What the exercise asks:
Copy the text of every record word for word, and leave the pictures out.

[[ Data supplied open ]]

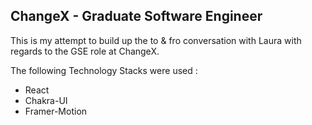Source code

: ## ChangeX - Graduate Software Engineer 

This is my attempt to build up the to & fro conversation with Laura with regards to the GSE role at ChangeX.

The following Technology Stacks were used :
- React
- Chakra-UI
- Framer-Motion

[[ Data supplied closed ]]

Exercise result:
Source code

: ## ChangeX - Graduate Software Engineer 

This is my attempt to build up the to & fro conversation with Laura with regards to the GSE role at ChangeX.

The following Technology Stacks were used :
- React
- Chakra-UI
- Framer-Motion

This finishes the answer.